Copy every line of the entries below without changing anything, and leave the pictures out of your answer.

━━ SUPPLIED MATERIAL ━━

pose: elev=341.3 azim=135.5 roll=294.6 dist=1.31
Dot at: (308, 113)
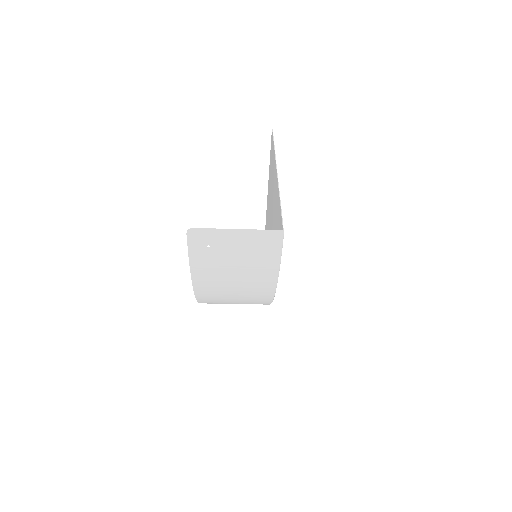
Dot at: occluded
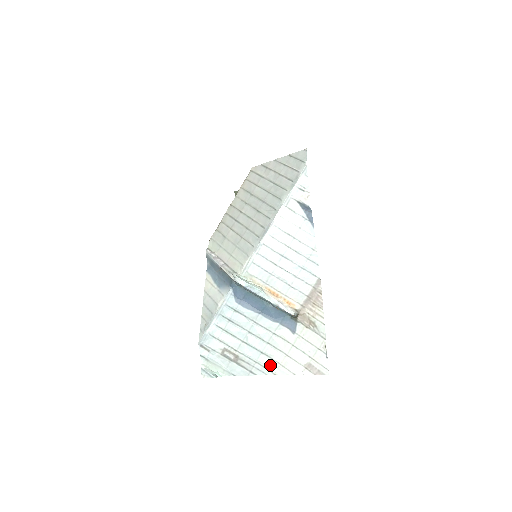
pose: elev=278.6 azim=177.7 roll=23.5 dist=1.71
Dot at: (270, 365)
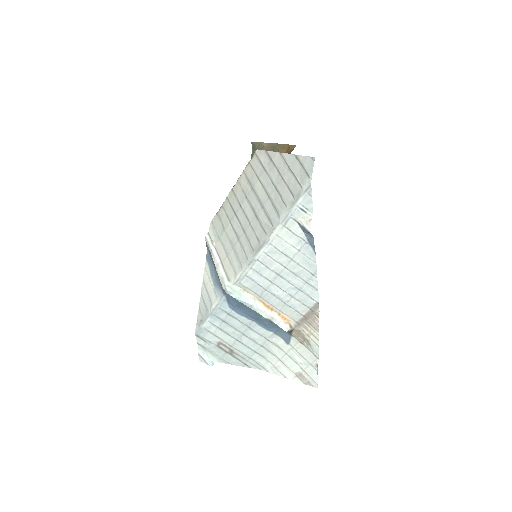
Dot at: (263, 363)
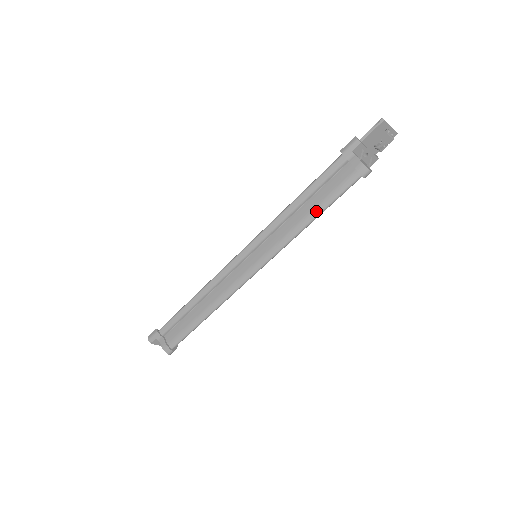
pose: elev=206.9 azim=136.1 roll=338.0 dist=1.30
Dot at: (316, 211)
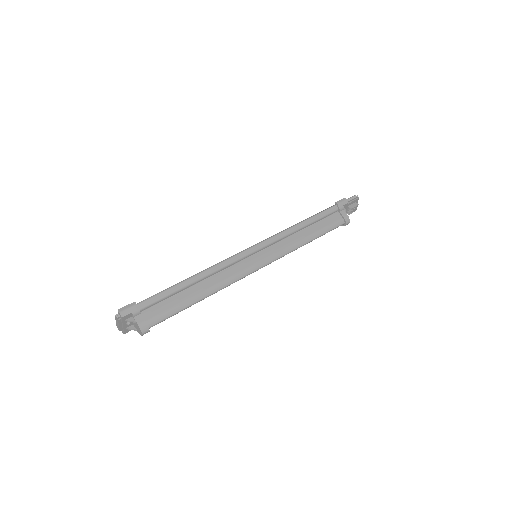
Dot at: (315, 235)
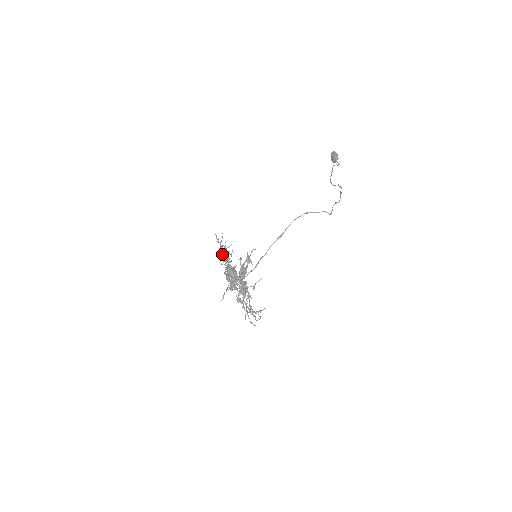
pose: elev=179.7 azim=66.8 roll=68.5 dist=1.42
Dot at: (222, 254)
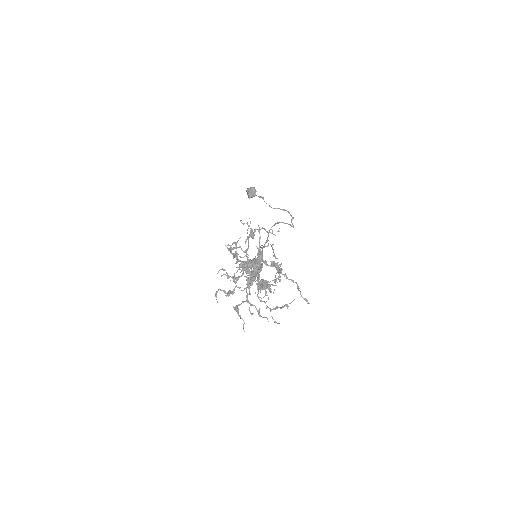
Dot at: (229, 250)
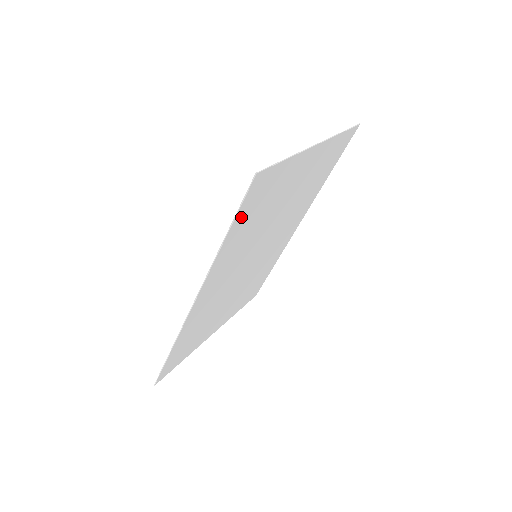
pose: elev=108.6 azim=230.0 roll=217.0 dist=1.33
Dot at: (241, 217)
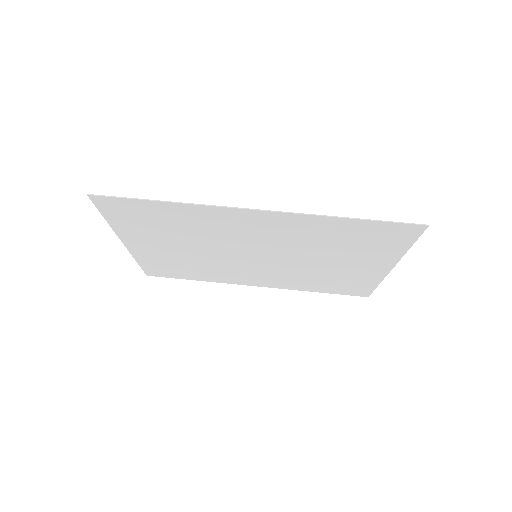
Dot at: (370, 226)
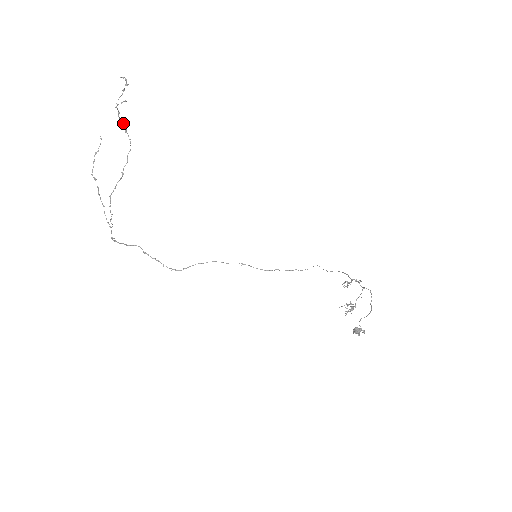
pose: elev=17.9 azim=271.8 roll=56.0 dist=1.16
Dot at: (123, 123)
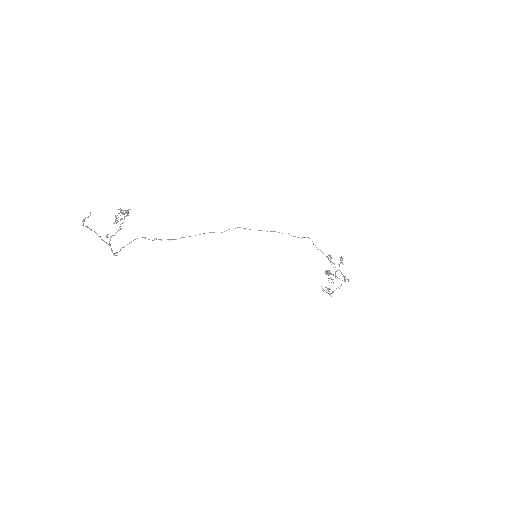
Dot at: occluded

━━━

◆ RESULT
pose: elev=341.3 azim=135.5 roll=294.6 dist=1.31
Dot at: (308, 113)
Dot at: occluded
pose: elev=278.6 azim=177.7 roll=23.5 dist=1.71
Dot at: (270, 365)
Dot at: (263, 363)
pose: elev=206.9 azim=136.1 roll=338.0 dist=1.30
Dot at: (316, 211)
Dot at: (315, 235)
pose: elev=179.7 azim=66.8 roll=68.5 dist=1.42
Dot at: (222, 254)
Dot at: (229, 250)
pose: elev=108.6 azim=230.0 roll=217.0 dist=1.33
Dot at: (241, 217)
Dot at: (370, 226)
pose: elev=17.9 azim=271.8 roll=56.0 dist=1.16
Dot at: (123, 123)
Dot at: occluded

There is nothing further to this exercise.